Research Reveals Inner Working of Spinal Discs

A neurosurgeon using pencil pointing at lumbar vertebra model in medical office. Lumbar spine x-ray on computer screen on background.

Remedies and solutions for back and neck pain are improving every day, and this is in large part to the hard work of researchers. All around the world, scientists are working to better understand the mechanics of the spine in hopes that what they learn can be harnessed and applied to improve patient treatments. A recent discovery by a team at the University of Pennsylvania has provided new insight into what happens when spinal discs are injured and may lead to the prevention of long-term damage.

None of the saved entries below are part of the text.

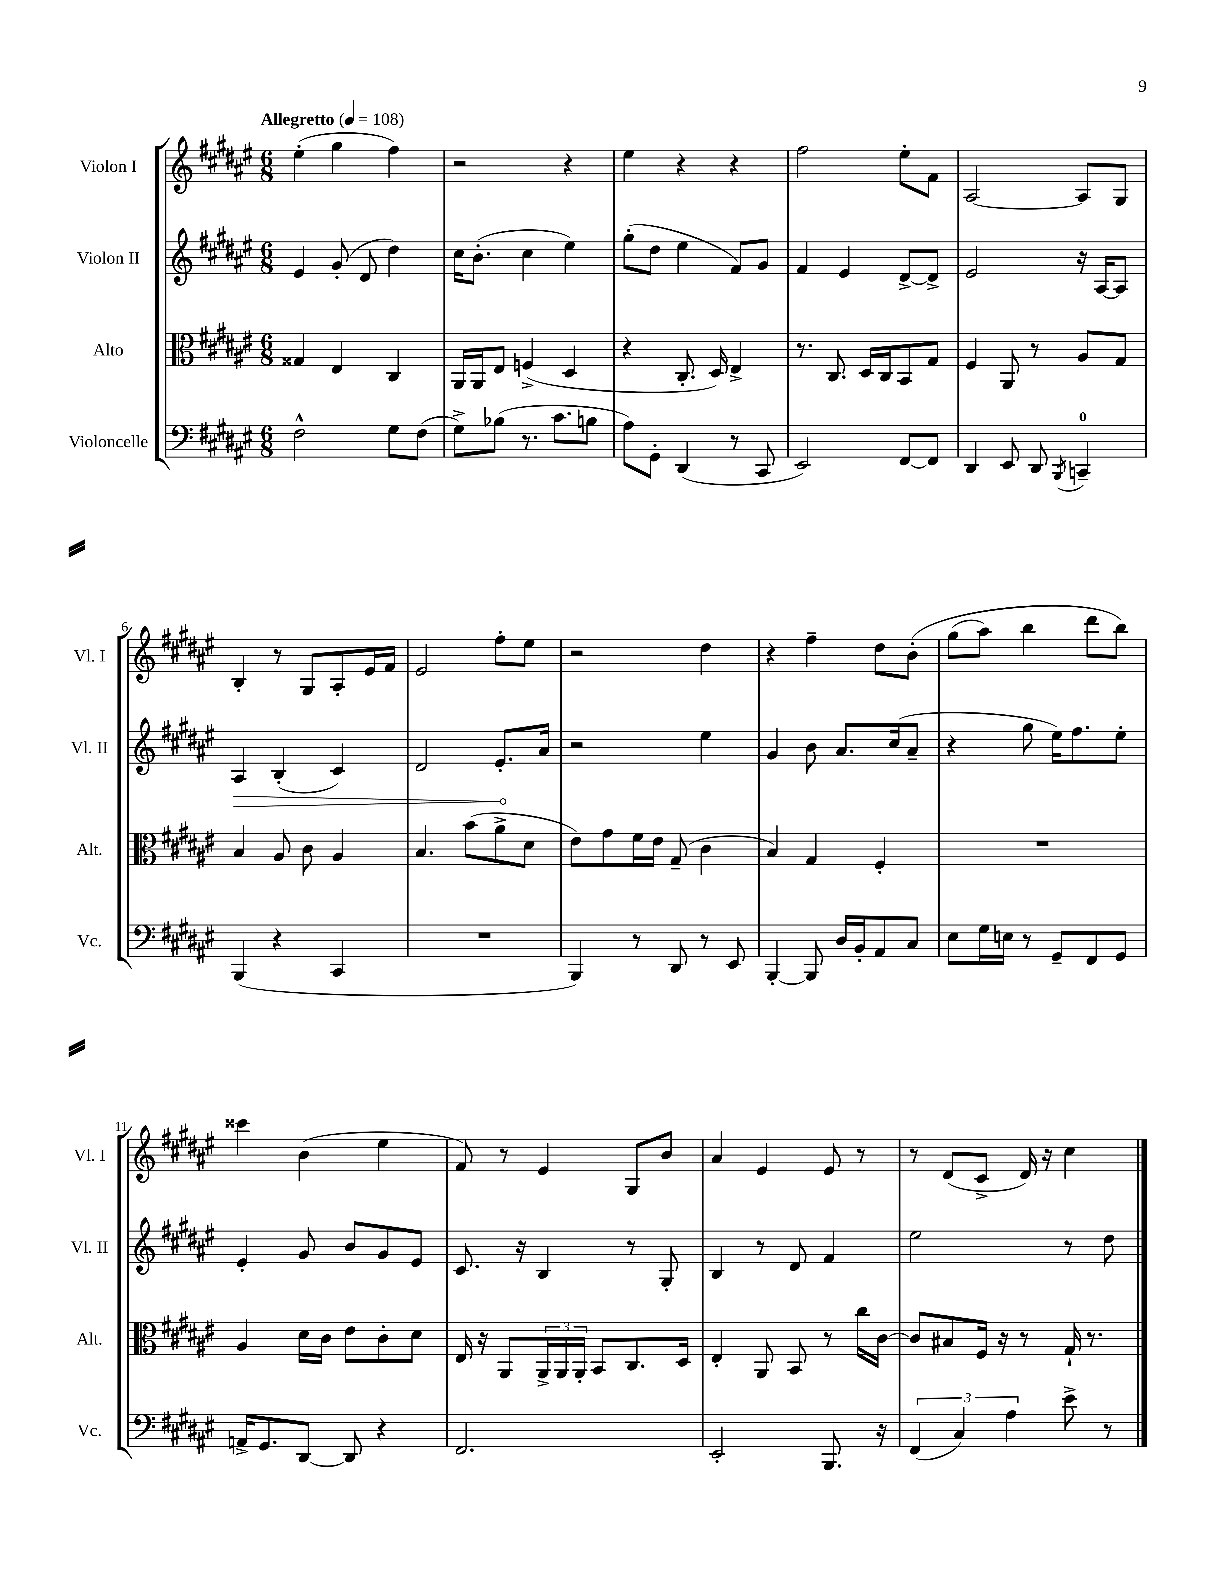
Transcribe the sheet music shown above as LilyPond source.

<<
\new StaffGroup <<
\new Staff = "s0" \with { instrumentName = "Violon I" shortInstrumentName = "Vl. I" } {
    \clef treble \key fis \major \numericTimeSignature \time 6/8 \tempo "Allegretto" 4 = 108
    eis''4-.( gis''4 fis''4) |
    r2 r4 |
    eis''4 r4 r4 |
    fis''2 eis''8-. fis'8 |
    ais2~ ais8 gis8 |
    b4-. r8 gis8 ais8-. eis'16 fis'16 |
    eis'2 fis''8-. eis''8 |
    r2 dis''4 |
    r4 fis''4-- dis''8 b'8-.\( |
    gis''8( ais''8) b''4 dis'''8 b''8\) |
    cisis'''4 b'4( eis''4 |
    fis'8) r8 eis'4 gis8 b'8 |
    ais'4 eis'4 eis'8 r8 |
    r8 dis'8( cis'8-> dis'16) r16 cis''4 \bar "|." |
}
\new Staff = "s1" \with { instrumentName = "Violon II" shortInstrumentName = "Vl. II" } {
    \clef treble \key fis \major \numericTimeSignature \time 6/8
    eis'4 gis'8-.( dis'8 dis''4) |
    cis''16 b'8.-.( cis''4 eis''4) |
    gis''8-.( dis''8 eis''4 fis'8) gis'8 |
    fis'4 eis'4 dis'8~-> dis'8-> |
    eis'2 r16 ais16~ ais8 |
    \once \override Hairpin.circled-tip = ##t ais4\> b4-.( cis'4) |
    dis'2 eis'8.-.\! ais'16 |
    r2 eis''4 |
    gis'4 b'8 ais'8. cis''16( ais'8-- |
    r4 gis''8 eis''16) fis''8. eis''8-. |
    eis'4-. gis'8 b'8 gis'8 eis'8 |
    cis'8. r16 b4 r8 gis8-. |
    b4 r8 dis'8 fis'4 |
    eis''2 r8 dis''8 \bar "|." |
}
\new Staff = "s2" \with { instrumentName = "Alto" shortInstrumentName = "Alt." } {
    \clef alto \key fis \major \numericTimeSignature \time 6/8
    gisis4 eis4 cis4 |
    ais,16 ais,16 eis8 f4->( dis4 |
    r4 cis8.-. dis16) eis4-> |
    r8. cis8. dis16 cis16 b,8 gis8 |
    fis4 ais,8 r8 ais8 gis8 |
    b4 ais8 cis'8 ais4 |
    b4. b'8( ais'8-> dis'8 |
    eis'8) gis'8 fis'16 eis'16 gis8--( cis'4 |
    b4) gis4 fis4-. |
    R2. |
    ais4 dis'16 cis'16 eis'8 cis'8-. dis'8 |
    eis16 r16 ais,8 \tuplet 3/2 { ais,16-> ais,16 ais,16-. } b,8 cis8. dis16 |
    eis4-. ais,8 b,8 r8 cis''16 cis'16~ |
    cis'8 bis8 fis16 r16 r8 gis16-! r8. \bar "|." |
}
\new Staff = "s3" \with { instrumentName = "Violoncelle" shortInstrumentName = "Vc." } {
    \clef bass \key fis \major \numericTimeSignature \time 6/8
    fis2-^ gis8 fis8( |
    gis8->) bes8( r8. cis'8. b8 |
    ais8) gis,8-. dis,4( r8 cis,8 |
    eis,2) fis,8~ fis,8 |
    dis,4 eis,8 dis,8 \acciaccatura { b,,8 } c,4-0-- |
    b,,4( r4 cis,4 |
    R2. |
    b,,4) r8 dis,8 r8 eis,8 |
    b,,4~-. b,,8 dis16 b,16-. ais,8 cis8 |
    eis8 gis16 e16 r8 gis,8-- fis,8 gis,8 |
    a,16-> gis,8. dis,8~ dis,8 r4 |
    fis,2. |
    eis,2-. b,,8. r16 |
    \tuplet 3/2 { fis,4( cis4) ais4 } eis'8-> r8 \bar "|." |
}
>>
>>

According to the study, which was published in the journal Nature Biomedical Engineering, much of the long-term damage that happens when spinal discs are injured occurs on the outside of the disc. Though much of our attention has previously focused on the soft inner portions, the Penn Medicine team found that when a back injury occurs, changing the healing process that occurs in the discs’ outer shell may prevent the degenerative process that leads to chronic back pain.

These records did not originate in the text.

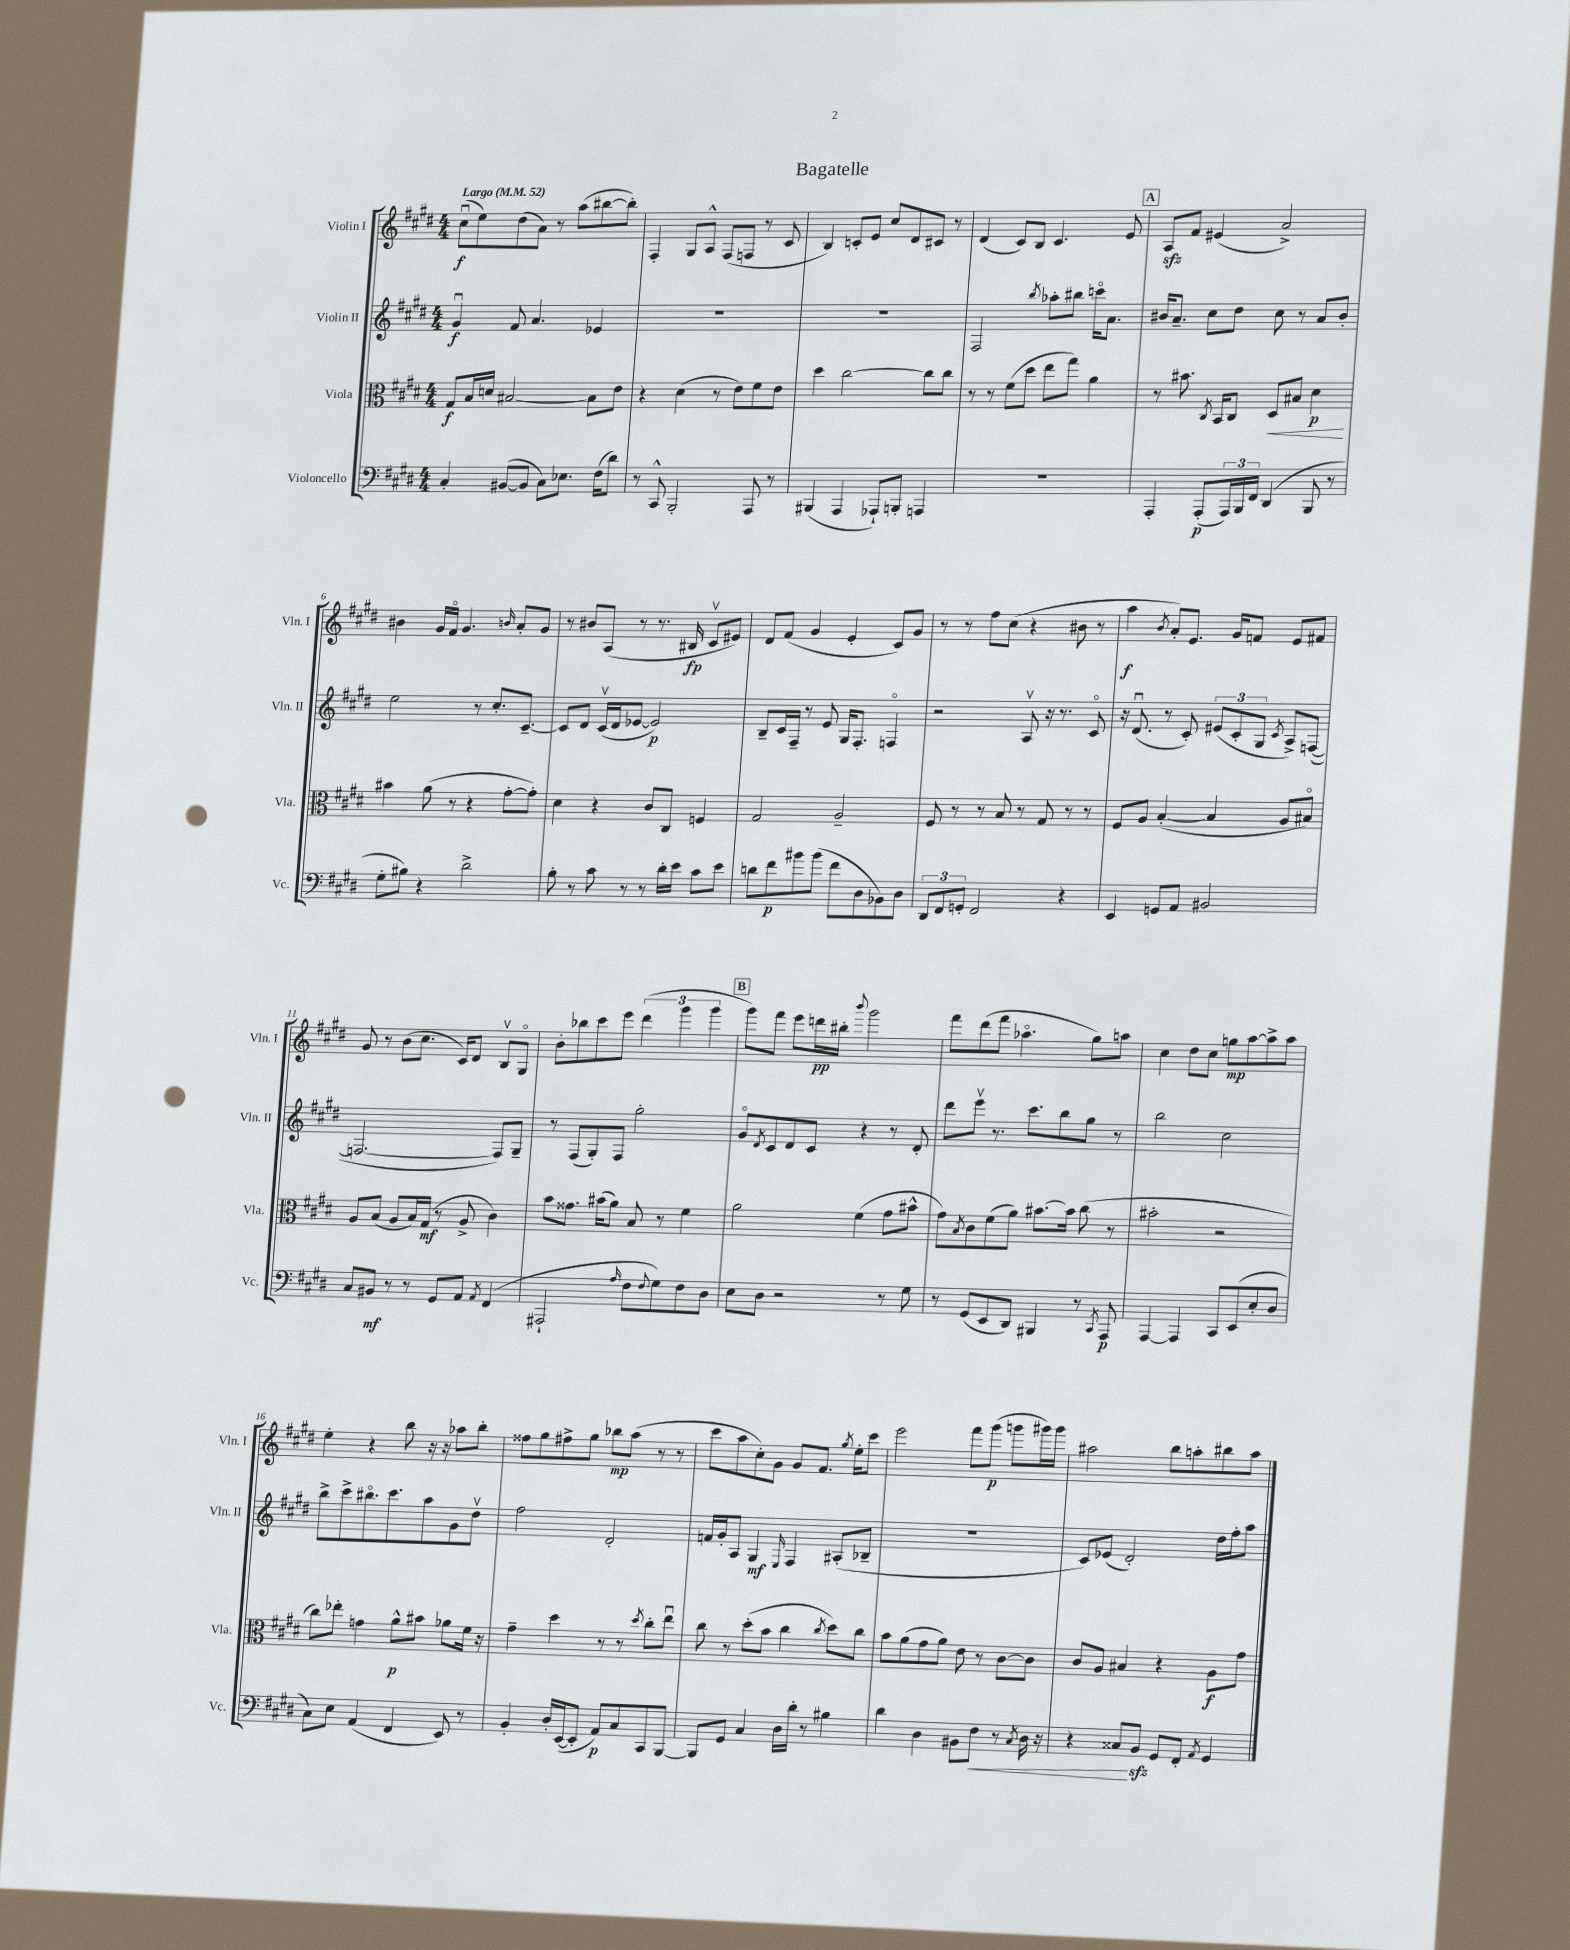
\header { title = "Bagatelle" }
<<
\new StaffGroup <<
\new Staff = "s0" \with { instrumentName = "Violin I" shortInstrumentName = "Vln. I" } {
    \clef treble \key e \major \numericTimeSignature \time 4/4 \tempo "Largo" 4 = 52
    cis''8\downbow\f( e''8) dis''8( a'8) r8 a''8( bis''8~ bis''8-.) |
    fis4-. gis8 a8-^ fis8( f8 r8 cis'8 |
    b4) c'8-. e'8 cis''8 dis'8 cis'8 r8 |
    dis'4( cis'8) b8 cis'4. e'8 |
    \mark \markup { \box "A" } a8\sfz fis'8 eis'4( a'2->) |
    bis'4 gis'16 fis'16\flageolet gis'4. \grace { b'16 } a'8-. gis'8 |
    r8 bis'8 a8( r8 r8. bis16\fp cis'8\upbow eis'8) |
    dis'8 fis'8( gis'4 e'4-. cis'8) gis'8 |
    r8 r8 fis''8 cis''8( r4 bis'8 r8 |
    a''4\f \acciaccatura { b'8 } a'8-.) e'8. gis'16 f'8 e'8 fis'8 |
    gis'8 r8 b'8( cis''8. cis'16) dis'8 b8\upbow gis8\flageolet |
    b'8-. bes''8 cis'''8 e'''8 \tuplet 3/2 { dis'''4( gis'''4 gis'''4 } |
    \mark \markup { \box "B" } gis'''8) fis'''8 e'''8 d'''16\pp bis''16-. \appoggiatura { b'''8 } gis'''2 |
    fis'''8 dis'''8( fis'''8 aes''4.\flageolet gis''8) a''8 |
    cis''4 dis''8 cis''8 g''8\mp a''8~ a''8-> a''8 |
    e''4-. r4 b''8 r16 r16 aes''8 b''8-. |
    fisis''8 gis''8 fis''8-> gis''8 bes''8\mp a''8( r8 r8 |
    cis'''8 a''8 cis''8-.) gis'8 gis'8 fis'8. \acciaccatura { gis''8 } e''16-. cis'''8 |
    e'''2 fis'''8 gis'''8\p( g'''8 gis'''16) gis'''16 |
    ais''2 b''8 a''8-. bis''8 a''8 \bar "|." |
}
\new Staff = "s1" \with { instrumentName = "Violin II" shortInstrumentName = "Vln. II" } {
    \clef treble \key e \major \numericTimeSignature \time 4/4
    gis'4\downbow\f fis'8 a'4. ees'4 |
    R1 |
    R1 |
    fis2 \acciaccatura { b''8 } aes''8-. bis''8 c'''16\flageolet a'8. |
    \mark \markup { \box "A" } bis'16 a'8.-- cis''8 dis''8 cis''8 r8 a'8 bis'8-. |
    e''2 r8 cis''8.-. cis'8.~-- |
    cis'8 dis'8 cis'16\upbow( dis'16 ees'8~ ees'2\p) |
    b8-- cis'16 fis16-- r8 e'8 gis16 fis8.-. f4\flageolet |
    r2 a8\upbow r16 r8. cis'8\flageolet |
    r16 dis'8.\downbow( r8 cis'8-.) \tuplet 3/2 { eis'8( cis'8-. gis8 } \acciaccatura { cis'8 } a8->) f8~( |
    f2.~ f8) gis8-- |
    r8 fis8( gis8-.) fis8 gis''2-. |
    \mark \markup { \box "B" } gis'8\flageolet \acciaccatura { dis'8 } cis'8 dis'8 cis'8 r4 r8 dis'8-. |
    dis'''8 e'''8\upbow r8. cis'''8. b''8 gis''8 r8 |
    b''2 cis''2 |
    b''8-> cis'''8-> bis''8.\flageolet cis'''8. a''8 gis'8 dis''8\upbow |
    fis''2 dis'2-. |
    f'16 gis'16-. a8 gis4\mf \grace { e16 } fis4 ais8-.( bes8-- |
    R1 |
    cis'8) ees'8( dis'2-.) dis''16 fis''16-. a''8 \bar "|." |
}
\new Staff = "s2" \with { instrumentName = "Viola" shortInstrumentName = "Vla." } {
    \clef alto \key e \major \numericTimeSignature \time 4/4
    gis8\f b16 d'16 bis2~ bis8 e'8 |
    r4 dis'4( r8 e'8) fis'8 e'8 |
    dis''4 cis''2~ cis''8 cis''8 |
    r8 r8 fis'8( dis''8 e''8 gis''8) a'4 |
    \mark \markup { \box "A" } r8 bis'8. \acciaccatura { cis8 } b,16 cis8 dis8\< bis8 dis'4\p\! |
    bis'4 a'8( r8 r4 gis'8~-. gis'8-.) |
    dis'4 r4 cis'8 cis8 f4 |
    gis2 a2-- |
    fis8 r8 r8 b8 r8 gis8 r8 r8 |
    fis8 a8 b4~-.( b4 a8 bis8\flageolet) |
    a8 b8( a8 b16) gis16\mf( r8 a8-> cis'4) |
    b'8 gisis'8. bis'16( a'8) b8 r8 fis'4 |
    \mark \markup { \box "B" } a'2 fis'4( gis'8 bis'8-^ |
    gis'8) \acciaccatura { b8 } cis'8 fis'8( a'8) bis'8.~ bis'16 cis''8( r8 |
    bis'2-. r2 |
    cis''8) ees''8-. g'4 a'8-^\p bis'8 aes'8 fis'16 r16 |
    gis'4-- dis''4 r8 r8 \acciaccatura { dis''8 } cis''8-. e''8\downbow |
    cis''8 r8 dis''8-.( b'8 cis''4 \acciaccatura { cis''8 } dis''8) cis''8 |
    b'8 a'8( gis'8 a'8) e'8 r8 cis'8~ cis'8 |
    cis'8 a8 bis4 r4 a8\f gis'8 \bar "|." |
}
\new Staff = "s3" \with { instrumentName = "Violoncello" shortInstrumentName = "Vc." } {
    \clef bass \key e \major \numericTimeSignature \time 4/4
    cis4-. bis,8~( bis,8 cis8) ees8. fis16( dis'8) |
    r8 cis,8-^ b,,2-. a,,8 r8 |
    bis,,4( a,,4 aes,,8-!) b,,8-. a,,4 |
    R1 |
    \mark \markup { \box "A" } a,,4-. a,,8-.\p( \tuplet 3/2 { a,,16) b,,16 fis,16 } dis,4( b,,8 r8 |
    gis8-. bis8) r4 dis'2-> |
    b8-. r8 cis'8 r8 r8 dis'16-. e'16 cis'8 e'8 |
    d'8 fis'8\p bis'8 bis'8( fis'8 dis8 bes,8) dis8 |
    \tuplet 3/2 { dis,8 fis,8 g,8-. } fis,2 r4 |
    e,4 g,8 a,8 bis,2 |
    cis8 bis,8\mf r8 r8 gis,8 a,8 \acciaccatura { a,8 } fis,4( |
    ais,,2-! \grace { a16 } fis8 \appoggiatura { fis8 } gis8) fis8 dis8 |
    \mark \markup { \box "B" } e8 dis8 r2 r8 gis8 |
    r8 gis,8( e,8 dis,8) bis,,4 r8 \acciaccatura { cis,8 } a,,8\p |
    a,,4~ a,,4 cis,8 e,8( e8-. dis8 |
    cis8) e8 a,4( fis,4 e,8) r8 |
    b,4-. dis16-. e,16~( e,8-. a,8\p) cis8 cis,8 b,,8~ |
    b,,8 gis,8 cis4 dis16 dis'16-. r8 bis4 |
    dis'4 dis4 bis,8 fis8\< r8 \acciaccatura { cis8 } dis16 r16 |
    r4 cisis8\! b,8\sfz gis,8 fis,8-. \acciaccatura { a,8 } gis,4 \bar "|." |
}
>>
>>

According to Edward Bonnevie, PhD, a post-doctoral fellow in Penn Medicine’s McKay Orthopaedic Research Laboratory, the team’s discovery may lead to an entirely different approach to treating back injuries. “Most spine research focuses on the inner part of the disc, but our work highlights the fact that we need to treat the whole disc, and we believe doing so may lead to the identification of new targets for therapy.”

The group explains its findings by describing the spinal discs as being similar to water balloons, comparing the cells in the inner portion to the water and the cells in the outer portion as being similar to the rubbery outer surface that is always stretched.

In focusing on this outer surface, they found that when a disc is herniated and loses some of its inner pressure, the area of cells that are normally stretched become disorganized.

In response, they repair themselves, but do so in a way that leaves a new kind of tissue that is more rigid. They also found that when these cells are badly injured they die far more quickly than do other cells in the body, and because there is so little blood supply to the cells in the disc, regeneration is challenging.

Upon their discovery, the researchers tested whether it was possible to slow the process through the use of a biological inhibitor of cell contraction. In doing so they were able to “relax” the spinal disc cells following injury so that the healing response was put on pause. In doing so, the team believes physicians will have more time to treat the patient and minimize long-term damage.

Senior author Robert L. Mauck, PhD, a professor of Orthopaedic Surgery and director of the McKay Lab, concluded the study by writing, “These data show us that treating disc injuries very soon after injury is essential, before this transition in phenotype occurs and the scar tissue forms. This could be done using inhibitors like fasudil applied systemically, or potentially in combination with surgical implantation of biomaterials that are designed to restore the native tissue structure and function.”